If the barplot can't associate the taxon with the rep-sequence, can you recommend a taxonomy plugin can do this?

My goal is to associate the rep-sequence with taxon per sample.

Thanks,

Jin

Nicholas_Bokulich · June 11, 2023, 6:09am

Yes see my advice above — metadata tabulate is what you want. The tutorial at the link above describes exactly how to do this. If you are expecting something different, I suggest writing out a small example here to describe the format that you are looking for.

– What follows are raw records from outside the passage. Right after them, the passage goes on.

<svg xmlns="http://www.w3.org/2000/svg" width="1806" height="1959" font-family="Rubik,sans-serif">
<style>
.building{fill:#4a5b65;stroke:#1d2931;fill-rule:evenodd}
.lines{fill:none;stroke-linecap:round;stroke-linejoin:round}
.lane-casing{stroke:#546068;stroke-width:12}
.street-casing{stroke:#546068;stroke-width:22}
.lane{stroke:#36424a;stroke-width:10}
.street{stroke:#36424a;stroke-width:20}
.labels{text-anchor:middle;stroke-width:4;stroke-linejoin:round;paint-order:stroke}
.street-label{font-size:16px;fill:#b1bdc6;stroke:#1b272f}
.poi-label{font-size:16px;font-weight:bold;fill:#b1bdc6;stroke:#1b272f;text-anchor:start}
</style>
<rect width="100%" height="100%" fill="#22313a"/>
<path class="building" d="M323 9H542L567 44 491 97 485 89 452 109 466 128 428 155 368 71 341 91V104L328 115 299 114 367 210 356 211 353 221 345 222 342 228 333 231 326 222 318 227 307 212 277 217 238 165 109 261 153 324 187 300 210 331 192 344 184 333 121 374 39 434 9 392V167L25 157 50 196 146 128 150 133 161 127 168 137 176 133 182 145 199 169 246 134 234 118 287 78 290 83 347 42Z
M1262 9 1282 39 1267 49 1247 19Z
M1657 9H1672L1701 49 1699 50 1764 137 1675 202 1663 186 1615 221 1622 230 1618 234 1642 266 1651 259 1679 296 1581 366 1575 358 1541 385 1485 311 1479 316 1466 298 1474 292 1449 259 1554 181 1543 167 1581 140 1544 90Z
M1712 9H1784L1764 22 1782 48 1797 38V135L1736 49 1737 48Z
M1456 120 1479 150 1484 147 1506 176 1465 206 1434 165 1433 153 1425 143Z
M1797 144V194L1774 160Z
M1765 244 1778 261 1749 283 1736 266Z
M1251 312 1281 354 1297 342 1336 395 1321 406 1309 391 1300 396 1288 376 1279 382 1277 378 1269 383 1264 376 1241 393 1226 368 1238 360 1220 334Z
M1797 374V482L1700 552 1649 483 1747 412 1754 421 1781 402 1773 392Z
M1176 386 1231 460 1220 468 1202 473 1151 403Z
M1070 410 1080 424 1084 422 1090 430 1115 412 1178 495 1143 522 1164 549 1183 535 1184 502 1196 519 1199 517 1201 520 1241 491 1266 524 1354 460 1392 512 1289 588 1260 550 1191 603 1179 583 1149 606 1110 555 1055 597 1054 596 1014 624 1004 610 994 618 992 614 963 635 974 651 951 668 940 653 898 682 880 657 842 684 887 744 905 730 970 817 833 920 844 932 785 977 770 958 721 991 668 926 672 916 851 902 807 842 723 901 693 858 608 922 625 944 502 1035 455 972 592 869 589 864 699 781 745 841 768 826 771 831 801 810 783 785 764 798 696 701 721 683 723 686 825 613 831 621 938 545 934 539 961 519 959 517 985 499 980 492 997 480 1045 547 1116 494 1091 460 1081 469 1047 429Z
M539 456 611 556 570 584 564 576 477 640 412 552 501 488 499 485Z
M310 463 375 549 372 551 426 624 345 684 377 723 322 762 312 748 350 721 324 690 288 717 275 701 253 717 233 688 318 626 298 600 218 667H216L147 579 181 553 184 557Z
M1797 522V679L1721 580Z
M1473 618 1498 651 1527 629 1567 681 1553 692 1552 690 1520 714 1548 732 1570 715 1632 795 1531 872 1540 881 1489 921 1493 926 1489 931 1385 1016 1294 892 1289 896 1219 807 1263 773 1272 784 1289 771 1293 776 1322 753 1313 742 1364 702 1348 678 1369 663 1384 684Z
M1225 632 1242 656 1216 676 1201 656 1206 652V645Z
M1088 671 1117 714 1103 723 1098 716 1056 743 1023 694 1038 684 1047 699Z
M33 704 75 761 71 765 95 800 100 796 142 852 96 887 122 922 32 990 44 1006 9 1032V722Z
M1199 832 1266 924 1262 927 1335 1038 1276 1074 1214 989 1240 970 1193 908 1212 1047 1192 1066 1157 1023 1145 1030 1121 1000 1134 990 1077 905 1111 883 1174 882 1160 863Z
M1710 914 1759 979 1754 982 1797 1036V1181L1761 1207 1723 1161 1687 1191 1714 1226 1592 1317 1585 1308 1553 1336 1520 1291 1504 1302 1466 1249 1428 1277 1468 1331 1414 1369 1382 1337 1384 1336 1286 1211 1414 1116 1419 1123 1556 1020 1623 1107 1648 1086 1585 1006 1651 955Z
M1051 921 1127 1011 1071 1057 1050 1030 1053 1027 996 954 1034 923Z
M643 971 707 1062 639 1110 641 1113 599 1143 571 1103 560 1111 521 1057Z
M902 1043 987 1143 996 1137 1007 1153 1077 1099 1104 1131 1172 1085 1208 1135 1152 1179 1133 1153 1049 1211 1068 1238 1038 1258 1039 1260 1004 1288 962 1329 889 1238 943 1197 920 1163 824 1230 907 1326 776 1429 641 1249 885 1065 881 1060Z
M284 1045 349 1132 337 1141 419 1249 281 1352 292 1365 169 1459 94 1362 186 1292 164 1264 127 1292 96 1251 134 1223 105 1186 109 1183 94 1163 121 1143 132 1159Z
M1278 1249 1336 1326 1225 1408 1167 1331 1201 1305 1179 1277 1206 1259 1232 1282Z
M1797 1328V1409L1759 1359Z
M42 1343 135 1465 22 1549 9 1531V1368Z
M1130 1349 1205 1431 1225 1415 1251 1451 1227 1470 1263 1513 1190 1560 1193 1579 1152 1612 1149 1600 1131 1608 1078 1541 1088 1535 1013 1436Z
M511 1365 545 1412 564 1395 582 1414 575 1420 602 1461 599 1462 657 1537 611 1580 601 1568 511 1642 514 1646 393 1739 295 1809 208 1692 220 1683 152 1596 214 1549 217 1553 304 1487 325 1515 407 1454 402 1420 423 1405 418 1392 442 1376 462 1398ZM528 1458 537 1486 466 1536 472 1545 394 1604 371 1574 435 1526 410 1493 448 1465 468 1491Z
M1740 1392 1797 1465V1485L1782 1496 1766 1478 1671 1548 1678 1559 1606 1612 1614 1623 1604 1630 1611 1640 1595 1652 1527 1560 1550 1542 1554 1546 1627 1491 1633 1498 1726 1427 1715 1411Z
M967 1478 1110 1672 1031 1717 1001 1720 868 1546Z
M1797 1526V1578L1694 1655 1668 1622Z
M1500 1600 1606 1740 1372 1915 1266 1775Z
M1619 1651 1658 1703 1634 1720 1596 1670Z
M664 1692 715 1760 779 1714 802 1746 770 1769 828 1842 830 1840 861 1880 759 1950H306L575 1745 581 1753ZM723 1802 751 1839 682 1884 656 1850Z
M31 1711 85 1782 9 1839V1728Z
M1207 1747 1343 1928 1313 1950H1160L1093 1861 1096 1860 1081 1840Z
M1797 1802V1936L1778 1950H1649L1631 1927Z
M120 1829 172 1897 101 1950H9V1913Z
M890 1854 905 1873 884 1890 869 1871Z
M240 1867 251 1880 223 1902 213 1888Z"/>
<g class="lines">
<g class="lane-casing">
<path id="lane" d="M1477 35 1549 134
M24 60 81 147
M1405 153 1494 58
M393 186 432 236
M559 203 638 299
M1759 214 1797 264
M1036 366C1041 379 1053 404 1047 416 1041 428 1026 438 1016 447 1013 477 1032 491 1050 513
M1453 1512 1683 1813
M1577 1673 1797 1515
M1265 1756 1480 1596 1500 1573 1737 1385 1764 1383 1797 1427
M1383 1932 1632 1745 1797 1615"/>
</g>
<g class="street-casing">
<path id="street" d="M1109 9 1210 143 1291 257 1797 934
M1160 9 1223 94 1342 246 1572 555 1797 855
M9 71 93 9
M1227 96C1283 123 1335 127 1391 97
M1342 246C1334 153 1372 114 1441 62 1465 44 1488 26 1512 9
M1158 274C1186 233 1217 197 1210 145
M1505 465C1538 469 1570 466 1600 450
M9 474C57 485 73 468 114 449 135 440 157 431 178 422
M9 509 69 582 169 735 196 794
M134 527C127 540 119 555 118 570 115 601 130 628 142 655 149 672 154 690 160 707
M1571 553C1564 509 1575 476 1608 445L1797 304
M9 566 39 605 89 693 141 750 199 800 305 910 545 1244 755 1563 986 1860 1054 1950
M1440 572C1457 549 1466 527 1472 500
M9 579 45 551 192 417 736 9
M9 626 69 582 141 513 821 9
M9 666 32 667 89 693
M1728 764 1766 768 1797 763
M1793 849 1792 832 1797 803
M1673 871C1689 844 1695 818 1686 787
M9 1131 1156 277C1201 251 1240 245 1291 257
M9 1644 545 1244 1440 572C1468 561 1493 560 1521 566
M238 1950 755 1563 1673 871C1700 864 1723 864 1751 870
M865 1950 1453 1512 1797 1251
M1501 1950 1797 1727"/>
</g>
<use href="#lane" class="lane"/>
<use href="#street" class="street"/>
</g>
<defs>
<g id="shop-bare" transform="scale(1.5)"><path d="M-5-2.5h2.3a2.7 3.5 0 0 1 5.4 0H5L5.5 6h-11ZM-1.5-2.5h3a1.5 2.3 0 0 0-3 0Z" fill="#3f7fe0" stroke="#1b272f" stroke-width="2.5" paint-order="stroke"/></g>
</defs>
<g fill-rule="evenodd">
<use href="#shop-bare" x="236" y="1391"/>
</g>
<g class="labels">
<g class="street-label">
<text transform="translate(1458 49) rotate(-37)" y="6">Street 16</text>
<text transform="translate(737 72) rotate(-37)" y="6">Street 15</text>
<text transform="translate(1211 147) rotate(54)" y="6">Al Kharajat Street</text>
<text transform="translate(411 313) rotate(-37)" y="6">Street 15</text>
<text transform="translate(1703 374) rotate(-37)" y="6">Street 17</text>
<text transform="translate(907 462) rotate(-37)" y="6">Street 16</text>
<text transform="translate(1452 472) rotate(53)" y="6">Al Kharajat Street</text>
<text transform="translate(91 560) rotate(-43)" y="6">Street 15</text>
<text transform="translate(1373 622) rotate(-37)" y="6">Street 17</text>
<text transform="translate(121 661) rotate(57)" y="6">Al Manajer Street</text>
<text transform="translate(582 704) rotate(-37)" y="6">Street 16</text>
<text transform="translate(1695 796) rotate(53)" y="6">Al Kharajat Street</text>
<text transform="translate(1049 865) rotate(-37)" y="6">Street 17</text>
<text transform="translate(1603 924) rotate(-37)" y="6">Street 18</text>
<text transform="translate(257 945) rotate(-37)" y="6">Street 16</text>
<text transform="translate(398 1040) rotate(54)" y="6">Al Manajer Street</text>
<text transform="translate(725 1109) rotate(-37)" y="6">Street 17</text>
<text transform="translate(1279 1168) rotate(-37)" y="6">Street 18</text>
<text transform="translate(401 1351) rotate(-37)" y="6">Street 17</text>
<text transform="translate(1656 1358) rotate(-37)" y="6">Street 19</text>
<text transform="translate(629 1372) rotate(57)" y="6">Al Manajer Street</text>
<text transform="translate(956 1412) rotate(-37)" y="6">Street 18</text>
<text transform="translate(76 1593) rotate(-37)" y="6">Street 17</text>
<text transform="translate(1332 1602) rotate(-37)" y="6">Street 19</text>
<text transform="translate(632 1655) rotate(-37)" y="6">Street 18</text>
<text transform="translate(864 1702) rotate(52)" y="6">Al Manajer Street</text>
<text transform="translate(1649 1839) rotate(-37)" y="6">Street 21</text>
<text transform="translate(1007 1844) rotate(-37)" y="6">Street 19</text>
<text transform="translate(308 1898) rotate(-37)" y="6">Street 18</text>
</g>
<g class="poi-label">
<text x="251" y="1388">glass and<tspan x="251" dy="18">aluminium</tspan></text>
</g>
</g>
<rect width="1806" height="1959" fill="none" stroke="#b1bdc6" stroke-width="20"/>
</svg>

jlli2000 · June 12, 2023, 3:24am

Hi, Nicolas:

Sorry to bother you again. Here are the script that I used to create barplot and taxa associate with the rep seq. However, I need per sample taxa table created in the barplot and add the rep-seq to the taxa table.

I am new to the Qiime. I would appreciate you more help. Thanks, Jin

qiime tools import
--type 'SampleData[PairedEndSequencesWithQuality]'
--input-path F230
--input-format CasavaOneEightSingleLanePerSampleDirFmt
--output-path F230-fullrun.qza

qiime cutadapt trim-paired
--i-demultiplexed-sequences F230-fullrun.qza
--p-cores 46
--p-front-f GGTCAACAAATCATAAAGATATTGG
--p-front-r CTTATRTTRTTTATNCGNGGRAANGC
--p-error-rate 0.4
--p-minimum-length 200
--p-discard-untrimmed
--p-overlap 10
--o-trimmed-sequences F230-fullrun-trimmed.qza

qiime dada2 denoise-paired
--p-n-threads 0
--i-demultiplexed-seqs F230-fullrun-trimmed.qza
--p-trim-left-f 0
--p-trim-left-r 0
--p-trunc-len-f 200
--p-trunc-len-r 180
--p-chimera-method consensus
--o-representative-sequences trimmed-F230-fullrun-rep-seqs-dada2.qza
--o-table trimmed-F230-fullrun-table-dada2.qza
--o-denoising-stats trimmed-F230-fullrun-stats-dada2.qza

qiime feature-classifier classify-consensus-blast
--i-query trimmed-F230-fullrun-rep-seqs-dada2.qza
--i-reference-taxonomy bold_database/bold_taxa-derep2.qza
--i-reference-reads bold_database/bold_seqs-derep2.qza
--o-classification bold_F230-fullrun-trimmed-rep-seqs-dada2-taxa-derep2.qza
--p-perc-identity 0.97
--p-maxaccepts 10

qiime feature-table filter-features
--i-table trimmed-F230-fullrun-table-dada2.qza
--m-metadata-file bold_F230-fullrun-trimmed-rep-seqs-dada2-taxa-derep2.qza
--o-filtered-table FilteredSusan-F230-fullrun-trimmed-table-dada2-derep2.qza

taxa abundance table at species level. Download from Susan_F230-sample-barplot-derep2.qzv

qiime taxa barplot
--i-table FilteredSusan-F230-fullrun-trimmed-table-dada2-derep2.qza
--i-taxonomy bold_F230-fullrun-trimmed-rep-seqs-dada2-taxa-derep2.qza
--m-metadata-file F230-original-sample-metadata.tsv
--o-visualization Susan_F230-sample-barplot-derep2.qzv

#assiciate sequences with taxa
qiime metadata tabulate
--m-input-file trimmed-F230-fullrun-rep-seqs-dada2.qza
--m-input-file bold_F230-fullrun-trimmed-rep-seqs-dada2-taxa-derep2.qza
--o-visualization trimmed-F230-fullrun-rep-seqs-taxa-dada2test.qzv

Nicholas_Bokulich · June 13, 2023, 6:37am

as explained above, this is not possible with the table that you are exporting from the barplot visualization. Please read my advice above about this.